▸ **Stored items from a collection**
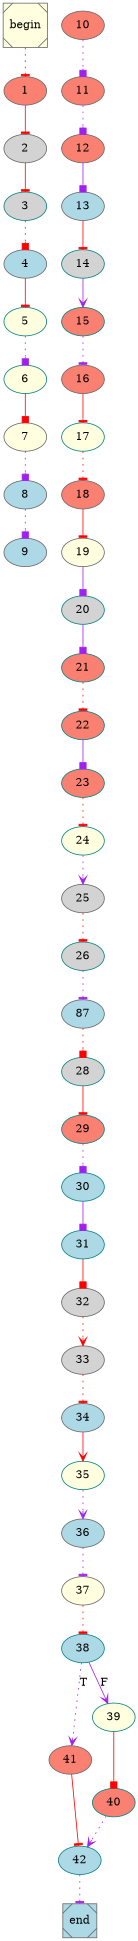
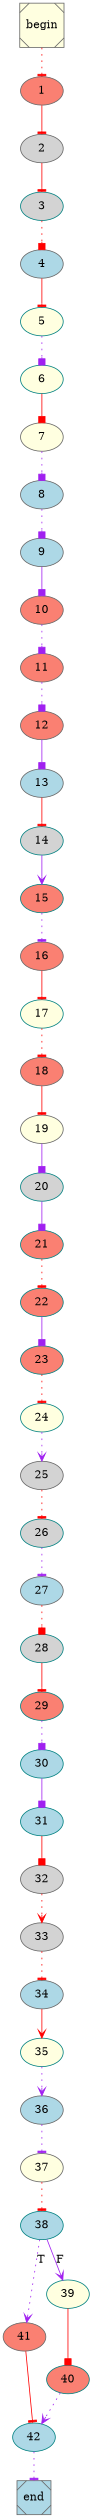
  digraph {
    node [color=gray40 fillcolor=salmon style=filled]
    edge [arrowhead=tee color=red style=dotted]
    begin [fillcolor=lightyellow shape=Msquare]
    1
    2 [fillcolor=lightgrey]
    end [fillcolor=lightblue shape=Msquare]
    3 [color=teal fillcolor=lightgrey]
    4 [fillcolor=lightblue]
    5 [color=teal fillcolor=lightyellow]
    6 [color=teal fillcolor=lightyellow]
    7 [fillcolor=lightyellow]
    8 [fillcolor=lightblue]
    9 [fillcolor=lightblue]
    10
    11
    12
    13 [fillcolor=lightblue]
    14 [color=teal fillcolor=lightgrey]
    15 [color=teal]
    16
    17 [color=teal fillcolor=lightyellow]
    18
    19 [fillcolor=lightyellow]
    20 [color=teal fillcolor=lightgrey]
    21 [color=teal]
    22 [color=teal]
    23 [color=teal]
    24 [color=teal fillcolor=lightyellow]
    25 [fillcolor=lightgrey]
    26 [color=teal fillcolor=lightgrey]
-   27 [fillcolor=lightblue label=87]
+   27 [fillcolor=lightblue]
    28 [color=teal fillcolor=lightgrey]
    29 [color=teal]
    30 [color=teal fillcolor=lightblue]
    31 [color=teal fillcolor=lightblue]
    32 [fillcolor=lightgrey]
    33 [fillcolor=lightgrey]
    34 [fillcolor=lightblue]
    35 [color=teal fillcolor=lightyellow]
    36 [fillcolor=lightblue]
    37 [fillcolor=lightyellow]
    38 [color=teal fillcolor=lightblue]
    41
    39 [color=teal fillcolor=lightyellow]
    42 [color=teal fillcolor=lightblue]
    40 [color=teal]
    begin -> 1
    1 -> 2 [style=solid]
    2 -> 3 [style=solid]
    3 -> 4 [arrowhead=box]
    4 -> 5 [style=solid]
    5 -> 6 [arrowhead=box color=purple]
    6 -> 7 [arrowhead=box style=solid]
    7 -> 8 [arrowhead=box color=purple]
    8 -> 9 [arrowhead=box color=purple]
+   9 -> 10 [arrowhead=box color=purple style=solid]
    10 -> 11 [arrowhead=box color=purple]
    11 -> 12 [arrowhead=box color=purple]
    12 -> 13 [arrowhead=box color=purple style=solid]
    13 -> 14 [style=solid]
    14 -> 15 [arrowhead=vee color=purple style=solid]
    15 -> 16 [color=purple]
    16 -> 17 [style=solid]
    17 -> 18
    18 -> 19 [style=solid]
    19 -> 20 [arrowhead=box color=purple style=solid]
    20 -> 21 [arrowhead=box color=purple style=solid]
    21 -> 22
    22 -> 23 [arrowhead=box color=purple style=solid]
    23 -> 24
    24 -> 25 [arrowhead=vee color=purple]
    25 -> 26
    26 -> 27 [color=purple]
    27 -> 28 [arrowhead=box]
    28 -> 29 [style=solid]
    29 -> 30 [arrowhead=box color=purple]
    30 -> 31 [arrowhead=box color=purple style=solid]
    31 -> 32 [arrowhead=box style=solid]
    32 -> 33 [arrowhead=vee]
    33 -> 34
    34 -> 35 [arrowhead=vee style=solid]
    35 -> 36 [arrowhead=vee color=purple]
    36 -> 37 [color=purple]
    37 -> 38
    38 -> 41 [arrowhead=vee color=purple label=T]
    38 -> 39 [arrowhead=vee color=purple label=F style=solid]
    41 -> 42 [style=solid]
    39 -> 40 [arrowhead=box style=solid]
    42 -> end [color=purple]
    40 -> 42 [arrowhead=vee color=purple]
  }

▸ **Set task**
Reproduce every line of the listing above verbatim, leaving out the pictures.

▸ **The solution**
  digraph {
    node [color=gray40 fillcolor=salmon style=filled]
    edge [arrowhead=tee color=red style=dotted]
    begin [fillcolor=lightyellow shape=Msquare]
    1
    2 [fillcolor=lightgrey]
    end [fillcolor=lightblue shape=Msquare]
    3 [color=teal fillcolor=lightgrey]
    4 [fillcolor=lightblue]
    5 [color=teal fillcolor=lightyellow]
    6 [color=teal fillcolor=lightyellow]
    7 [fillcolor=lightyellow]
    8 [fillcolor=lightblue]
    9 [fillcolor=lightblue]
    10
    11
    12
    13 [fillcolor=lightblue]
    14 [color=teal fillcolor=lightgrey]
    15 [color=teal]
    16
    17 [color=teal fillcolor=lightyellow]
    18
    19 [fillcolor=lightyellow]
    20 [color=teal fillcolor=lightgrey]
    21 [color=teal]
    22 [color=teal]
    23 [color=teal]
    24 [color=teal fillcolor=lightyellow]
    25 [fillcolor=lightgrey]
    26 [color=teal fillcolor=lightgrey]
-   27 [fillcolor=lightblue label=87]
+   27 [fillcolor=lightblue]
    28 [color=teal fillcolor=lightgrey]
    29 [color=teal]
    30 [color=teal fillcolor=lightblue]
    31 [color=teal fillcolor=lightblue]
    32 [fillcolor=lightgrey]
    33 [fillcolor=lightgrey]
    34 [fillcolor=lightblue]
    35 [color=teal fillcolor=lightyellow]
    36 [fillcolor=lightblue]
    37 [fillcolor=lightyellow]
    38 [color=teal fillcolor=lightblue]
    41
    39 [color=teal fillcolor=lightyellow]
    42 [color=teal fillcolor=lightblue]
    40 [color=teal]
    begin -> 1
    1 -> 2 [style=solid]
    2 -> 3 [style=solid]
    3 -> 4 [arrowhead=box]
    4 -> 5 [style=solid]
    5 -> 6 [arrowhead=box color=purple]
    6 -> 7 [arrowhead=box style=solid]
    7 -> 8 [arrowhead=box color=purple]
    8 -> 9 [arrowhead=box color=purple]
+   9 -> 10 [arrowhead=box color=purple style=solid]
    10 -> 11 [arrowhead=box color=purple]
    11 -> 12 [arrowhead=box color=purple]
    12 -> 13 [arrowhead=box color=purple style=solid]
    13 -> 14 [style=solid]
    14 -> 15 [arrowhead=vee color=purple style=solid]
    15 -> 16 [color=purple]
    16 -> 17 [style=solid]
    17 -> 18
    18 -> 19 [style=solid]
    19 -> 20 [arrowhead=box color=purple style=solid]
    20 -> 21 [arrowhead=box color=purple style=solid]
    21 -> 22
    22 -> 23 [arrowhead=box color=purple style=solid]
    23 -> 24
    24 -> 25 [arrowhead=vee color=purple]
    25 -> 26
    26 -> 27 [color=purple]
    27 -> 28 [arrowhead=box]
    28 -> 29 [style=solid]
    29 -> 30 [arrowhead=box color=purple]
    30 -> 31 [arrowhead=box color=purple style=solid]
    31 -> 32 [arrowhead=box style=solid]
    32 -> 33 [arrowhead=vee]
    33 -> 34
    34 -> 35 [arrowhead=vee style=solid]
    35 -> 36 [arrowhead=vee color=purple]
    36 -> 37 [color=purple]
    37 -> 38
    38 -> 41 [arrowhead=vee color=purple label=T]
    38 -> 39 [arrowhead=vee color=purple label=F style=solid]
    41 -> 42 [style=solid]
    39 -> 40 [arrowhead=box style=solid]
    42 -> end [color=purple]
    40 -> 42 [arrowhead=vee color=purple]
  }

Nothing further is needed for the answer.